10. Relationship of parties
Nothing contained in these Terms and Conditions shall be construed as establishing or implying any partnership or joint venture between the parties and nothing in these Terms and Conditions shall be deemed to construe either of the parties as the agent of the other.
11. Assignment and Sub-contracting
The contract between the Buyer and Seller for the sale of Goods shall not be assigned or transferred, nor the performance of any obligation sub-contracted, in either case by the Buyer, without the prior written consent of the Seller.
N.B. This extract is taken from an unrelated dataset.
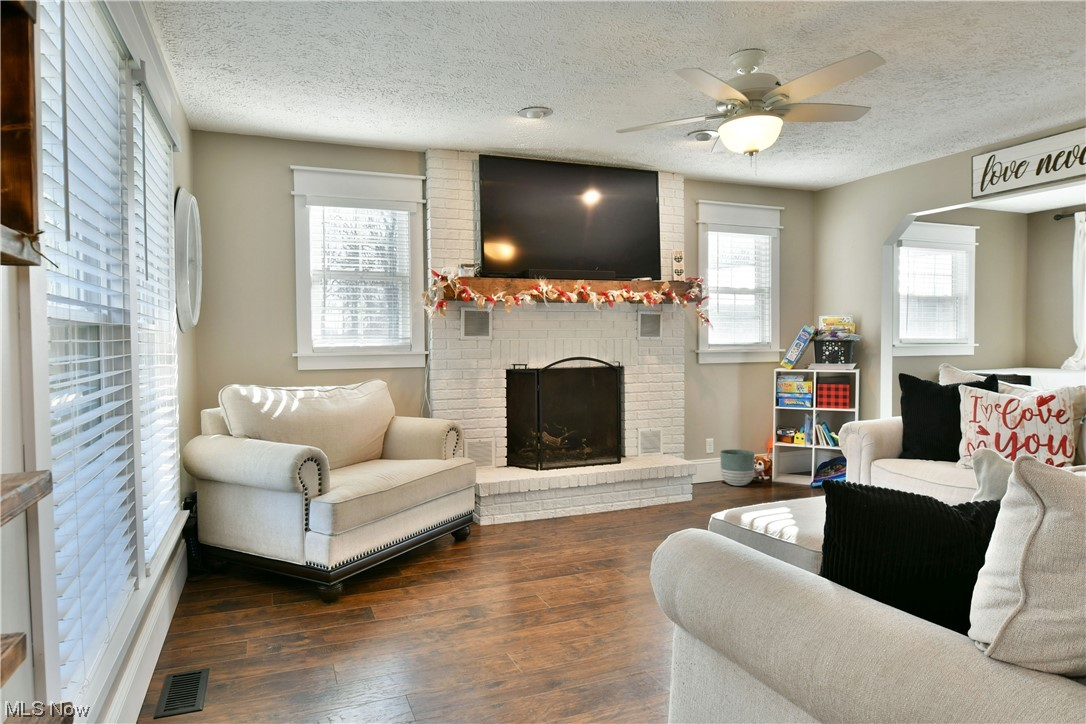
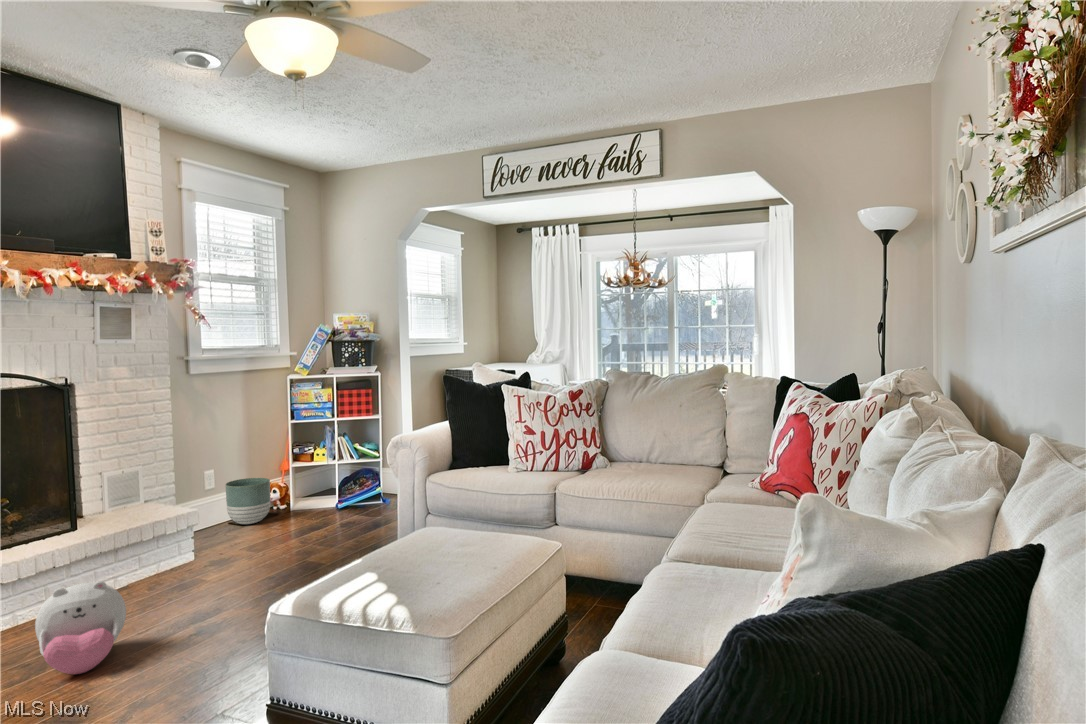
plush toy: none [594,492,641,547] -> present [35,581,126,674]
The failure by either party to enforce at any time or for any period any one or more of the Terms and Conditions herein shall not be a waiver of them or of the right at any time subsequently to enforce all Terms and Conditions of this Agreement.
If any term or provision of these Terms and Conditions is held invalid, illegal or unenforceable for any reason by any court of competent jurisdiction such provision shall be severed and the remainder of the provisions hereof shall continue in full force and effect as if these Terms and Conditions had been agreed with the invalid, illegal or unenforceable provision eliminated.
The buyer is responsible for the payment of all applicable fees from bank transfers, PayPal & Stripe accounts.